Regulatory vs. inflammatory cytokine T-cell responses to mutated insulin peptides in healthy and type 1 diabetic subjects
Author(s) -
Maki Nakayama,
Kristen A. McDaniel,
Lisa Fitzgerald-Miller,
Carol M. Kiekhaefer,
Janet K. SnellBergeon,
Howard W. Davidson,
Marian Rewers,
Liping Yu,
Peter A. Gottlieb,
John W. Kappler,
Aaron W. Michels
Publication year - 2015
Publication title -
proceedings of the national academy of sciences
Language(s) - English
Resource type - Journals
SCImago Journal Rank - 5.011
H-Index - 771
eISSN - 1091-6490
pISSN - 0027-8424
DOI - 10.1073/pnas.1502967112
Subject(s) - insulin , medicine , autoantibody , immunology , diabetes mellitus , type 1 diabetes , t cell , disease , autoimmunity , type 2 diabetes , endocrinology , immune system , antibody
Certain class II MHC (MHCII) alleles in mice and humans confer risk for or protection from type 1 diabetes (T1D). Insulin is a major autoantigen in T1D, but how its peptides are presented to CD4 T cells by MHCII risk alleles has been controversial. In the mouse model of T1D, CD4 T cells respond to insulin B-chain peptide (B:9-23) mimotopes engineered to bind the mouse MHCII molecule, IA(g7), in an unfavorable position or register. Because of the similarities between IA(g7) and human HLA-DQ T1D risk alleles, we examined control and T1D subjects with these risk alleles for CD4 T-cell responses to the same natural B:9-23 peptide and mimotopes. A high proportion of new-onset T1D subjects mounted an inflammatory IFN-γ response much more frequently to one of the mimotope peptides than to the natural peptide.
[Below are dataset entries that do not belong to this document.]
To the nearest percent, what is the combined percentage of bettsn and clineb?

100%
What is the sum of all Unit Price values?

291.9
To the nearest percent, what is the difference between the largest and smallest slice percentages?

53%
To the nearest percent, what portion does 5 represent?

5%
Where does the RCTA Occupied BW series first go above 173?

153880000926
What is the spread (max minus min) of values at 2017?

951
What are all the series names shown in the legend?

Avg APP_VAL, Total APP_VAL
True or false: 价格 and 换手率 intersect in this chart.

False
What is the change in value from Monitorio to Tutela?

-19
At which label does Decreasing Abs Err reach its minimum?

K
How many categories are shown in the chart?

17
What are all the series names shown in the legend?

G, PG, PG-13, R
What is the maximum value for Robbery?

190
Surprisingly, the control subjects bearing an HLA-DQ risk allele also did. However, these control subjects, especially those with only one HLA-DQ risk allele, very frequently made an IL-10 response, a cytokine associated with regulatory T cells. T1D subjects with established disease also responded to the mimotope rather than the natural B:9-23 peptide in proliferation assays and the proliferating cells were highly enriched in certain T-cell receptor sequences. Our results suggest that the risk of T1D may be related to how an HLA-DQ genotype determines the balance of T-cell inflammatory vs. regulatory responses to insulin, having important implications for the use and monitoring of insulin-specific therapies to prevent diabetes onset.